One such spouse was Julie Metz, who discovered after her husband’s sudden death that he was involved with five women, including a “good” friend of hers. She confronted every one of them, and eventually made peace with them (although moving away from her former home and her “friend” helped), which she details in her 2009 memoir, Perfection: A Memoir of Betrayal and Renewal.

The morning I found out, I didn’t hesitate for a second. I couldn’t ask him anymore to tell me. I felt whoever these women are, they know something that is going to tell me what was going on in my marriage. I felt I really needed to find the truth because it was going to be the only way I could get any closure.

Royal biographer Ingrid Seward had a similar experience when she found texts on her late husband’s cellphone. Then she went through his computer and discovered the truth behind the many times he told her he would be late, or having dinner with a friend or didn’t come home at all.

For days I tried to knit the pattern together. Nothing was left untouched. I went through his pockets, his mobile phone bills, his desk, his drawers, his restaurant receipts. It all fitted together into one grotesque pattern. My husband was a serial adulterer and there was nothing I could do about it: no questions I could ask him, no argument I could have with him, no explanation he could give me, or pleas he could make for forgiveness. He was gone.

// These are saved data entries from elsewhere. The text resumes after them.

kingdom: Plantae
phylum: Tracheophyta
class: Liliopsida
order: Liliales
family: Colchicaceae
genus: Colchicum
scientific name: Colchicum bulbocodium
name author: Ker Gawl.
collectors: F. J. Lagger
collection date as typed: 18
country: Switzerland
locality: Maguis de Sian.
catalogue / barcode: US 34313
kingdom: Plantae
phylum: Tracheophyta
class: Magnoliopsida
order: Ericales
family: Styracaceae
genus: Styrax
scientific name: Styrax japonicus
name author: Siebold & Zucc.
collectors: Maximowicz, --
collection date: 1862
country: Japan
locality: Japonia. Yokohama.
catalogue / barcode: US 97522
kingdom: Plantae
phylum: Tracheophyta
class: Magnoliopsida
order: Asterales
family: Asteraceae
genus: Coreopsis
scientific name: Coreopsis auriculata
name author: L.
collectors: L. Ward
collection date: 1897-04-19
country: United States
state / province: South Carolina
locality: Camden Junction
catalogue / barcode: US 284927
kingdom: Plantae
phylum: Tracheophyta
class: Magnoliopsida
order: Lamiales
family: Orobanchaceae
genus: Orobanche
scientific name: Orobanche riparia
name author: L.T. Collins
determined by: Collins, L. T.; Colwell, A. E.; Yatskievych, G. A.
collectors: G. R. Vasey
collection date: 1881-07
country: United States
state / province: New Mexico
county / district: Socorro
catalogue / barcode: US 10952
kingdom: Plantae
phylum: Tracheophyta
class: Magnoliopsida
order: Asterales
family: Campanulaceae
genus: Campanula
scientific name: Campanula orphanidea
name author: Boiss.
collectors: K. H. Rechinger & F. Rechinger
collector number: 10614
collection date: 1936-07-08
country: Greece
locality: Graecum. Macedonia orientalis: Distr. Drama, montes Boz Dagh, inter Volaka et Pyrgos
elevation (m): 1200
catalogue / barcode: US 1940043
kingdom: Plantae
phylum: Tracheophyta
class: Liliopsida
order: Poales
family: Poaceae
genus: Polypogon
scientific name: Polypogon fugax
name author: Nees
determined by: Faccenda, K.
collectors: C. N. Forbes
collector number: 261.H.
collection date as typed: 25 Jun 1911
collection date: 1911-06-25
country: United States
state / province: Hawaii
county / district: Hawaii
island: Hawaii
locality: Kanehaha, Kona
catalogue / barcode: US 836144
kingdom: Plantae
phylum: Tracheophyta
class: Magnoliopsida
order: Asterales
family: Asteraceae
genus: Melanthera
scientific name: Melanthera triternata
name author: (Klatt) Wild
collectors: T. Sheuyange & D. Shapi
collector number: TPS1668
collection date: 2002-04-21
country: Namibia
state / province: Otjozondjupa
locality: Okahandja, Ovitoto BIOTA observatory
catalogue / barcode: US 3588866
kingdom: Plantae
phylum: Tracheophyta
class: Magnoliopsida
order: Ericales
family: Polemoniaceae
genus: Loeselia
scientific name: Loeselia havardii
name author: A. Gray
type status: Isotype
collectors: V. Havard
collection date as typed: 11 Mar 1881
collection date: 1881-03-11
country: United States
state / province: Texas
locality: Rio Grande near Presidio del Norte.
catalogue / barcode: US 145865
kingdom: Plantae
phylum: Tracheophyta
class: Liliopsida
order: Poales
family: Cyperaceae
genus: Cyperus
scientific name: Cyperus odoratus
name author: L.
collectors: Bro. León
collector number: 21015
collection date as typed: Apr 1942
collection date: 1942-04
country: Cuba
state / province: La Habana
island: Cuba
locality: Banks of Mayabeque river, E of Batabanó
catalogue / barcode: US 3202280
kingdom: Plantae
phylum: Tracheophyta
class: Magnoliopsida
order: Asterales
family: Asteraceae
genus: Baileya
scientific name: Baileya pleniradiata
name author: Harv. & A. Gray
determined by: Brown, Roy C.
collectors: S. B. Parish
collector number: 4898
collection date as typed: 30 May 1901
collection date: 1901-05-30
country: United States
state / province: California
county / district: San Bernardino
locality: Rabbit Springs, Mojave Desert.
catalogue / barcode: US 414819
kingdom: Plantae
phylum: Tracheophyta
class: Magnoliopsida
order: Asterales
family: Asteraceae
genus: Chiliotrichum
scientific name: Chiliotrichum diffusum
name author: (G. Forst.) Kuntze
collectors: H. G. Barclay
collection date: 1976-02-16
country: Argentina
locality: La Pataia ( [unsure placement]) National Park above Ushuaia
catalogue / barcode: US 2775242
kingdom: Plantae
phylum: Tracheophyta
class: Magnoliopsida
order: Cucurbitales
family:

In Jane Isay’s latest book, Secrets and Lies: Surviving the Truths That Change Our Lives, she chronicles the stories of people who were confronted with devastating things they never knew about their family. She describe the hardship of the Finder, the person who unearths the truth, and the Keeper, the person who creates the secret. Her book is a plea for honesty, and she admits “At least I know” was the saving grace for her as she dealt with the secrets she discovered and kept hidden. A shared truth, she writes, gives you strength.
I don’t mean to say that everybody should tell everyone every secret. But I think facing the truth is not as bad as some people fear. And I have come to believe that the energy soaked up by denial can be put to more creative and loving use.
There are probably secrets in every family; there are in mine (well, in my family of origin). Do you really want to know? Can you face the truth?
  • Have you discovered secrets after the death of a loved one?
  • Are you a Finder or a Keeper?
  • Would you rather know or not know?